Graph info

Should I use this graph?


This graph requires:

✅ a categorical variable

✅ a numeric (continuous) variable

Description

The beeswarm plot uses points to display the distribution of a continuous variable across the levels of a categorical variable.

The points are grouped by level, and the shape (or swarm) of the distribution is mirrored above and below the quantitative axis (similar to a violin plot).

We can create beeswarm plot using geom_jitter() or the ggbeeswarm package.

Getting set up

PACKAGES:

Install packages.

Code
devtools::install_github("eclarke/ggbeeswarm")
library(ggbeeswarm)
install.packages("palmerpenguins")
library(palmerpenguins) 
library(ggplot2)

DATA:

Artwork by @allison_horst

Create peng_beeswarm by grouping penguins by species, then calculating the bill_ratio (bill_length_mm / bill_depth_mm), and then removing any missing values from bill_ratio

Code
peng_beeswarm <- palmerpenguins::penguins |> 
    dplyr::group_by(species) |> 
    dplyr::mutate(bill_ratio = bill_length_mm / bill_depth_mm) |>  
    dplyr::filter(!is.na(bill_ratio)) |> 
    dplyr::ungroup()
glimpse(peng_beeswarm)
Rows: 342
Columns: 9
$ species           <fct> Adelie, Adelie, Adelie, Adelie, Adelie, Adelie, Adel…
$ island            <fct> Torgersen, Torgersen, Torgersen, Torgersen, Torgerse…
$ bill_length_mm    <dbl> 39.1, 39.5, 40.3, 36.7, 39.3, 38.9, 39.2, 34.1, 42.0…
$ bill_depth_mm     <dbl> 18.7, 17.4, 18.0, 19.3, 20.6, 17.8, 19.6, 18.1, 20.2…
$ flipper_length_mm <int> 181, 186, 195, 193, 190, 181, 195, 193, 190, 186, 18…
$ body_mass_g       <int> 3750, 3800, 3250, 3450, 3650, 3625, 4675, 3475, 4250…
$ sex               <fct> male, female, female, female, male, female, male, NA…
$ year              <int> 2007, 2007, 2007, 2007, 2007, 2007, 2007, 2007, 2007…
$ bill_ratio        <dbl> 2.090909, 2.270115, 2.238889, 1.901554, 1.907767, 2.…

The grammar

CODE:

Create labels with labs()

Initialize the graph with ggplot() and provide data

Map species to the x axis and color

Map bill_ratio to the y axis

Add the ggbeeswarm::geom_beeswarm() layer (with alpha)

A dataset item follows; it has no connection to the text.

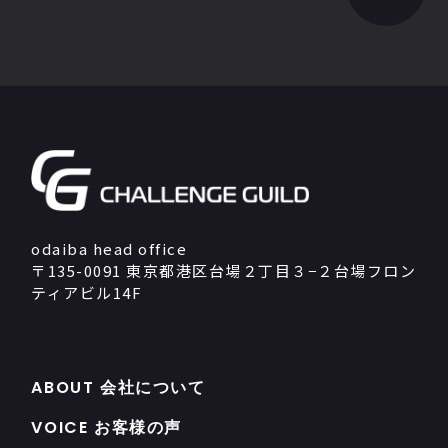
odaiba head office
〒135-0091 東京都港区台場２丁目３−２台場フロン
ティアビル14F
ABOUT 会社について
VOICE お客様の声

Remove the legend with show.legend = FALSE

Code
labs_beeswarm <- labs(
    title = "Adult Foraging Penguins",
    subtitle = "Bill Length (mm) / Bill Depth (mm) = Bill Ratio",
    x = "Species",
    y = "Bill Ratio")
ggp2_beeswarm <- ggplot(data = peng_beeswarm,
    aes(x = species,
        y = bill_ratio,
        color = species)) +
    ggbeeswarm::geom_beeswarm(alpha = 2 / 3,
        show.legend = FALSE)
ggp2_beeswarm +
    labs_beeswarm

GRAPH:

Adjust the size/shape of the swarm using method = or the geom_quasirandom() function

More info

Below we cover some additional arguments and methods for beeswarm plots.

METHOD:

Use method to adjust the shape of the beeswarm (swarm, compactswarm, hex, square, center, or centre)

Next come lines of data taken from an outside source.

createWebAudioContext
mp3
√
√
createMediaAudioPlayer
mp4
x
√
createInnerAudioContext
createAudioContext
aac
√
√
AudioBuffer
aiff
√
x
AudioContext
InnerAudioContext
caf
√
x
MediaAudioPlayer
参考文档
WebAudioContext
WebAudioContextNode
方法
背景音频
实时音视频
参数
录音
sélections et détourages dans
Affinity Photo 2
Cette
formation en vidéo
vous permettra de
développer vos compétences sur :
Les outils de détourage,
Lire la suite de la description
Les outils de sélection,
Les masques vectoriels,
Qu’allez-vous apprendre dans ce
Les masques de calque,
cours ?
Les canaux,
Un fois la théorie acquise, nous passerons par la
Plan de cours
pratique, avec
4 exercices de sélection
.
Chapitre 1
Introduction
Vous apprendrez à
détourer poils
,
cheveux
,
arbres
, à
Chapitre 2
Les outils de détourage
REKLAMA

Set the point shape to 21 to control the fill and color

Code
ggp2_compact_swarm <- ggplot(data = peng_beeswarm,
    mapping = aes(x = species,
                  y = bill_ratio,
                color = species)) +
    ggbeeswarm::geom_beeswarm(
      aes(fill = species),
        method = 'compactswarm', 
        dodge.width = 0.5,
        shape = 21,
        color = "#ffffff",
        alpha = 2/3, size = 1.7,
        show.legend = FALSE) 
ggp2_compact_swarm + 
    # add labels
    labs_beeswarm

SIDE:

For a beeswarm that falls across the vertical axis, use the side argument.

Code
ggp2_rside_swarm <- ggplot(data = peng_beeswarm,
    mapping = aes(x = species,
                  y = bill_ratio,
                color = species)) +
    ggbeeswarm::geom_beeswarm(
      aes(fill = species),
        side = 1, # right/upwards
        shape = 21,
        color = "#ffffff",
        alpha = 2/3, 
        size = 1.7,
        show.legend = FALSE) 
ggp2_rside_swarm + 
    # add labels
    labs_beeswarm

CEX:

The cex argument controls the “scaling for adjusting point spacing

Code
ggp2_beeswarm_cex <- ggplot(data = peng_beeswarm,
    mapping = aes(x = species,
                  y = bill_ratio,
                color = species)) +
    ggbeeswarm::geom_beeswarm(
      aes(fill = species),
        cex = 1.6,
        shape = 21,
        color = "#ffffff",
        alpha = 2/3, 
        size = 1.7,
        show.legend = FALSE) 
ggp2_beeswarm_cex + 
    # add labels
    labs_beeswarm

JITTER:

We can also create a beeswarm using the geom_jitter() and setting the height and width.

Code
ggp2_jitter_swarm <- ggplot(data = peng_beeswarm,
    mapping = aes(x = species,
        y = bill_ratio,
        color = species)) +
    geom_jitter(
        aes(fill = species),
        height = 0.05,
        width = 0.11,
        shape = 21,
        color = "#ffffff",
        alpha = 2 / 3,
        size = 1.7,
        show.legend = FALSE)
ggp2_jitter_swarm + 
    # add labels
    labs_beeswarm